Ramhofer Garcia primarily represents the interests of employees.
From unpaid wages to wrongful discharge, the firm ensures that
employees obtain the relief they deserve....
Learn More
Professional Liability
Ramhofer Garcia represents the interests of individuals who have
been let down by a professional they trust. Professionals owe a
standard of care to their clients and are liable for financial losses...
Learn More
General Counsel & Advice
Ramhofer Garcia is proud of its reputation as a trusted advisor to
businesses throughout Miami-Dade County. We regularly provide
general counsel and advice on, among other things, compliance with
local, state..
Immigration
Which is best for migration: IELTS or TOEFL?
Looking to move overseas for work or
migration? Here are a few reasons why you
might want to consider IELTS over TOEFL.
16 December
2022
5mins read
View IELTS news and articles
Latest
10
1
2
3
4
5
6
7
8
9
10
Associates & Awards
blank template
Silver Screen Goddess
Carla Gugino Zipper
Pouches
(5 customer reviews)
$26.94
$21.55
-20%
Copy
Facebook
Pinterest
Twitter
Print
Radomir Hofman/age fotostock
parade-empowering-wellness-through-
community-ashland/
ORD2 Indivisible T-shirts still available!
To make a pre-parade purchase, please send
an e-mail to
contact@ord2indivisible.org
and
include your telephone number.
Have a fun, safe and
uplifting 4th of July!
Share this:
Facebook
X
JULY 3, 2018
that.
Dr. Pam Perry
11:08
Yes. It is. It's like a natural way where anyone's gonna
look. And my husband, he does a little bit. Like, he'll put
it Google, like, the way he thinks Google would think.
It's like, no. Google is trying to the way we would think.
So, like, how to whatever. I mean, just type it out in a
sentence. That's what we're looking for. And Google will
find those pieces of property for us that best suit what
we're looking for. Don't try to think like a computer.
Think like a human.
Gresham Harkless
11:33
▬▬▬▬▬▬▬▬▬▬
**About this exercise:** Can you reproduce every line of the listing above word for word, keeping each line break where it falls?

**Solved problem:**
Ramhofer Garcia primarily represents the interests of employees.
From unpaid wages to wrongful discharge, the firm ensures that
employees obtain the relief they deserve....
Learn More
Professional Liability
Ramhofer Garcia represents the interests of individuals who have
been let down by a professional they trust. Professionals owe a
standard of care to their clients and are liable for financial losses...
Learn More
General Counsel & Advice
Ramhofer Garcia is proud of its reputation as a trusted advisor to
businesses throughout Miami-Dade County. We regularly provide
general counsel and advice on, among other things, compliance with
local, state..
Immigration
Which is best for migration: IELTS or TOEFL?
Looking to move overseas for work or
migration? Here are a few reasons why you
might want to consider IELTS over TOEFL.
16 December
2022
5mins read
View IELTS news and articles
Latest
10
1
2
3
4
5
6
7
8
9
10
Associates & Awards
blank template
Silver Screen Goddess
Carla Gugino Zipper
Pouches
(5 customer reviews)
$26.94
$21.55
-20%
Copy
Facebook
Pinterest
Twitter
Print
Radomir Hofman/age fotostock
parade-empowering-wellness-through-
community-ashland/
ORD2 Indivisible T-shirts still available!
To make a pre-parade purchase, please send
an e-mail to
contact@ord2indivisible.org
and
include your telephone number.
Have a fun, safe and
uplifting 4th of July!
Share this:
Facebook
X
JULY 3, 2018
that.
Dr. Pam Perry
11:08
Yes. It is. It's like a natural way where anyone's gonna
look. And my husband, he does a little bit. Like, he'll put
it Google, like, the way he thinks Google would think.
It's like, no. Google is trying to the way we would think.
So, like, how to whatever. I mean, just type it out in a
sentence. That's what we're looking for. And Google will
find those pieces of property for us that best suit what
we're looking for. Don't try to think like a computer.
Think like a human.
Gresham Harkless
11:33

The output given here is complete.